Segment Open

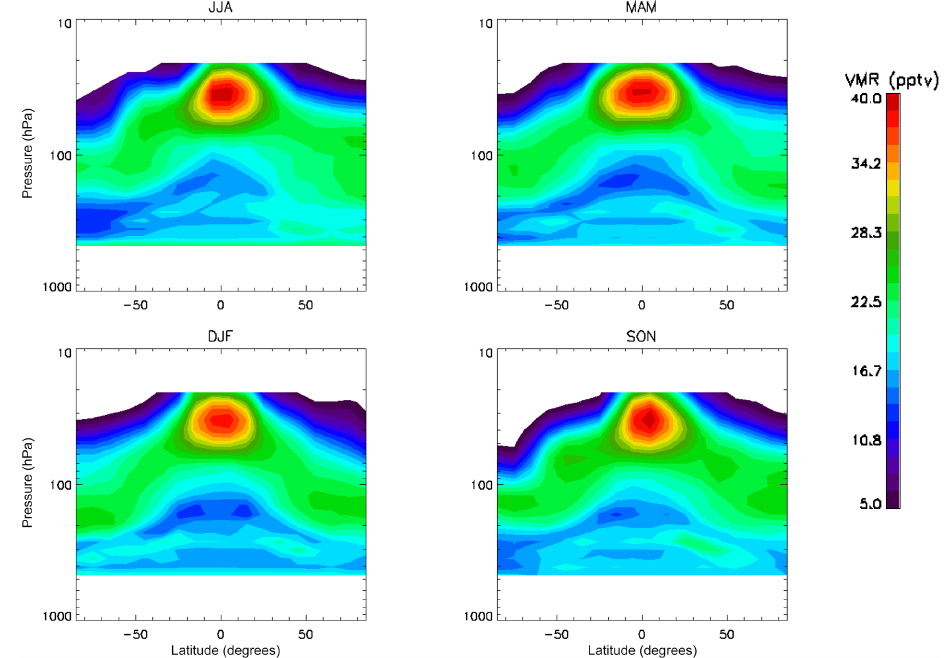
Figure 6. Zonal average phosgene VMR for JJA (top left), MAM (top right), DJF (bottom left) and SON (bottom right). Averages are calculated for 10 ◦ latitude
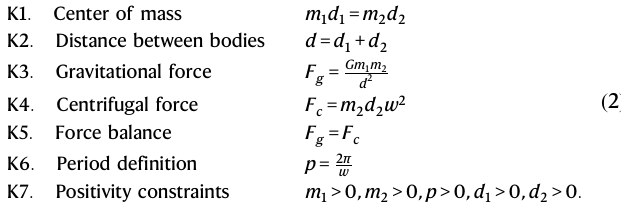
present system generates hypotheses from data using symbolic regression, which are posed as conjectures to an automated deductive reasoning system, which proves or disproves them based on background theory or provides reasoning- based quality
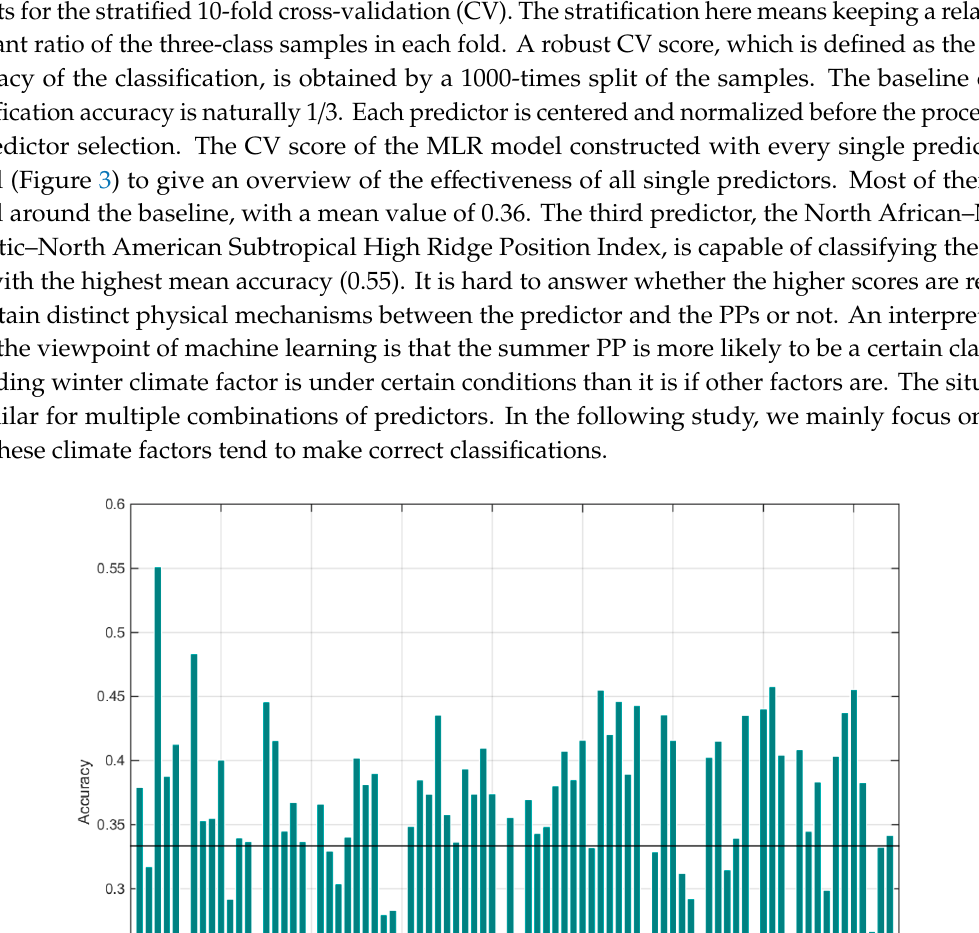
Figure 4. The repeated 10-fold CV scores ( upper panel ) and fitting scores ( lower panel ) for different C thrd s and N pre s, and predictor-selection schemes single-MLR ( left panel ), F-ratio ( middle panel ), and L1 ( right panel ). Further relationships between the CV score and different C thrd s and N pre s are investigated. On average, CV scores increase with C thrd s until about 0.8 and then decrease (Figure 5a). This implies the importance of eliminating the collinearity of predictors. The optimum threshold is a compromise between the influence of collinearity and the adequacy of the predictive information.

Segment Closed

#### What you are asked to do:
Once the pictures are set aside, give the listing again word for word.

#### Exercise response:
Figure 6. Zonal average phosgene VMR for JJA (top left), MAM (top right), DJF (bottom left) and SON (bottom right). Averages are calculated for 10 ◦ latitude
present system generates hypotheses from data using symbolic regression, which are posed as conjectures to an automated deductive reasoning system, which proves or disproves them based on background theory or provides reasoning- based quality
Figure 4. The repeated 10-fold CV scores ( upper panel ) and fitting scores ( lower panel ) for different C thrd s and N pre s, and predictor-selection schemes single-MLR ( left panel ), F-ratio ( middle panel ), and L1 ( right panel ). Further relationships between the CV score and different C thrd s and N pre s are investigated. On average, CV scores increase with C thrd s until about 0.8 and then decrease (Figure 5a). This implies the importance of eliminating the collinearity of predictors. The optimum threshold is a compromise between the influence of collinearity and the adequacy of the predictive information.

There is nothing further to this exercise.